Figure 1.

Piezo1 is expressed by cardiac fibroblasts and forms a functional ion channel. A and B, RT-PCR analysis of Piezo1 mRNA expression in murine cardiac fibroblasts (CF, n = 3) compared with murine pulmonary endothelial cells (PEC, n = 5) (A) and human CF (n = 6) compared with human saphenous vein endothelial cells (SVEC, n = 3) and HUVECs (n = 3) (B). Expression was measured as percent of the housekeeping control (Gapdh/GAPDH). C, RT-PCR analysis of Piezo1 mRNA expression in fibroblast-enriched fraction 2 (CF) and endothelial cell–enriched fraction 1 (EC) isolated from murine heart using the MACS technique (n = 4). Cardiomyocytes (CM) were isolated from separate hearts (n = 2). Expression was measured relative to three housekeeping genes (Gapdh, Actb, and Hprt) and normalized to the CF sample. D, RT-PCR analysis of cell type-specific marker genes for CF (Col1a2), endothelial cells (Pecam1), and cardiomyocytes (Myh6) in MACS fractions as for C. E and F, representative Ca²⁺ traces and mean ± S.E. are shown.
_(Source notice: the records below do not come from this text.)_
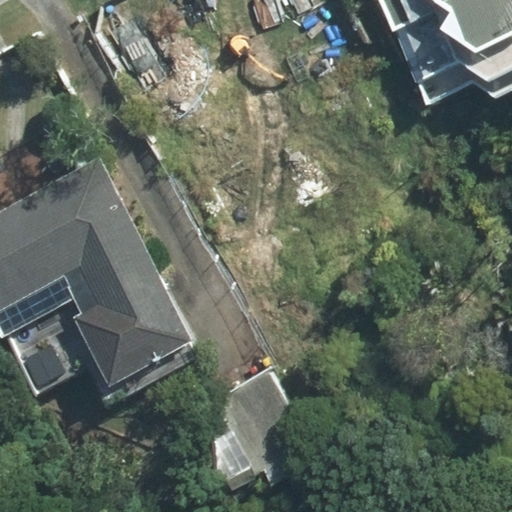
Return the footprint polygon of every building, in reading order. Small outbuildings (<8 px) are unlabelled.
[(334,0),(283,0),(298,26),(337,4),(334,0)] [(511,0),(394,0),(433,73),(481,47),(511,61),(511,0)] [(215,107),(178,128),(241,241),(263,228),(276,252),(361,203),(350,182),(381,165),(316,51),(265,80),(258,69),(210,96),(215,107)] [(207,327),(107,154),(3,212),(0,207),(0,307),(7,303),(20,325),(88,285),(99,303),(92,307),(128,372),(207,327)] [(271,364),(222,396),(267,467),(315,436),(271,364)]
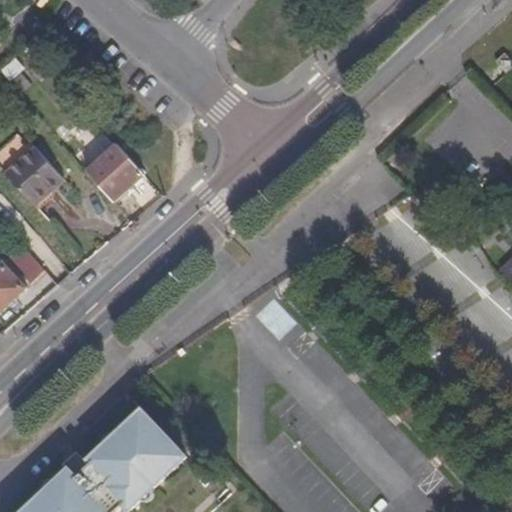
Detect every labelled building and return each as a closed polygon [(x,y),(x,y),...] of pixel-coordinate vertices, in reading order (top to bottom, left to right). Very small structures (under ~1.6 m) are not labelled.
[(11,81),(26,70),(17,59),(2,70),(11,81)] [(146,174),(118,144),(89,172),(116,202),(146,174)] [(39,147),(8,174),(37,206),(68,179),(39,147)] [(511,245),(491,265),(511,286),(511,245)] [(0,314),(27,289),(5,265),(0,269),(0,314)] [(185,453),(146,412),(94,461),(97,464),(81,479),(73,471),(40,503),(44,508),(39,511),(120,511),(128,505),(133,509),(167,478),(163,473),(185,453)] [(165,427),(188,449),(200,437),(178,414),(165,427)] [(73,471),(81,479),(94,467),(79,451),(66,463),(73,471)] [(163,473),(167,478),(189,457),(185,453),(163,473)] [(29,511),(39,511),(44,508),(40,503),(29,511)]
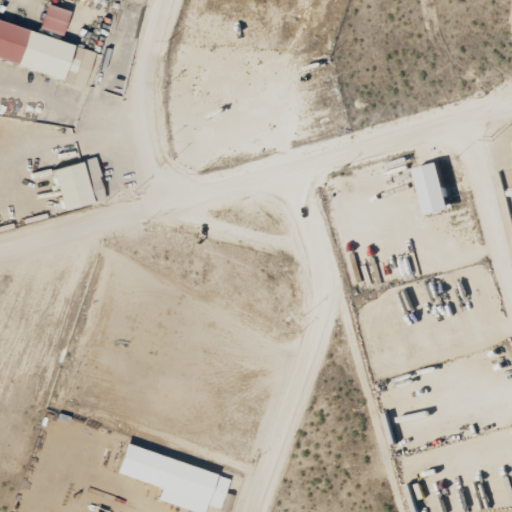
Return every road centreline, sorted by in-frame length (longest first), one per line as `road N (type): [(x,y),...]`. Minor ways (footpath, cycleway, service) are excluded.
road 1 (tertiary): [(0,247),(511,106)]
road 2 (residential): [(289,167),(320,304),(241,511)]
road 3 (residential): [(157,0),(145,36),(169,201)]
road 4 (residential): [(467,119),(511,285)]
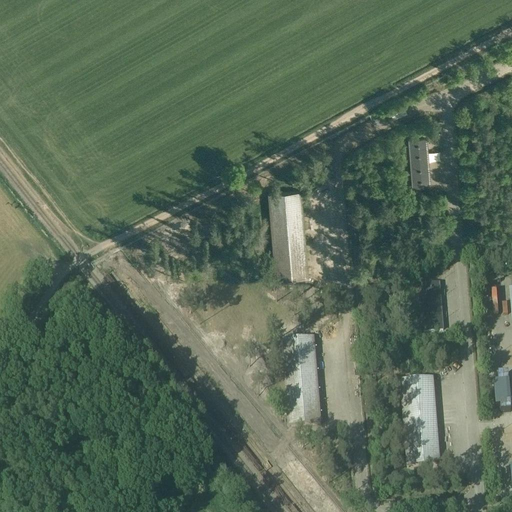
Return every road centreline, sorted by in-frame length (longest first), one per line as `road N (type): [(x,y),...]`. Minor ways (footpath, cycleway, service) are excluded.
road 1 (track): [(0,360),(78,259),(511,27)]
road 2 (unclassified): [(478,505),(377,509),(364,498),(332,153),(342,140),(445,95)]
road 3 (unclassified): [(478,505),(445,95)]
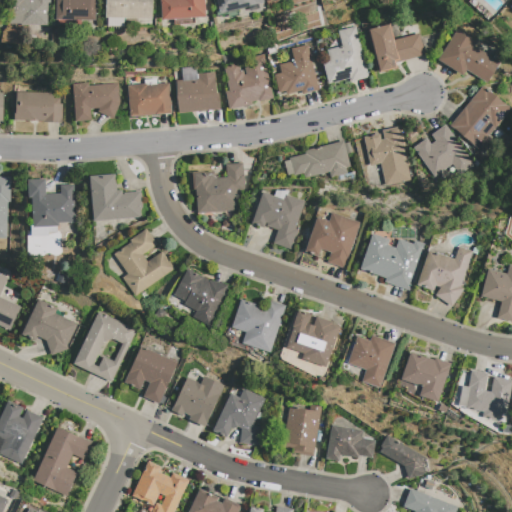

Ca²⁺ entry was evoked by 10 μm Yoda1 in murine (E) and human (F) cardiac fibroblasts in the presence or absence of extracellular Ca²⁺. ***, p < 0.001 (paired t test; n/N = 3/9). G–I, Ca²⁺ entry evoked by varying concentrations of Yoda1 application at 60 s, ranging from 0.1–10 μm in murine (G) and human (H) cardiac fibroblasts and HEK T-Rex-293 cells heterologously expressing mouse Piezo1 (I). Vehicle control is illustrated by the black trace. Mean ± S.E. are displayed as concentration–response curves, and fitted curves are plotted using a Hill equation, indicating the EC₅₀ of Yoda1 (n/N = 3/9).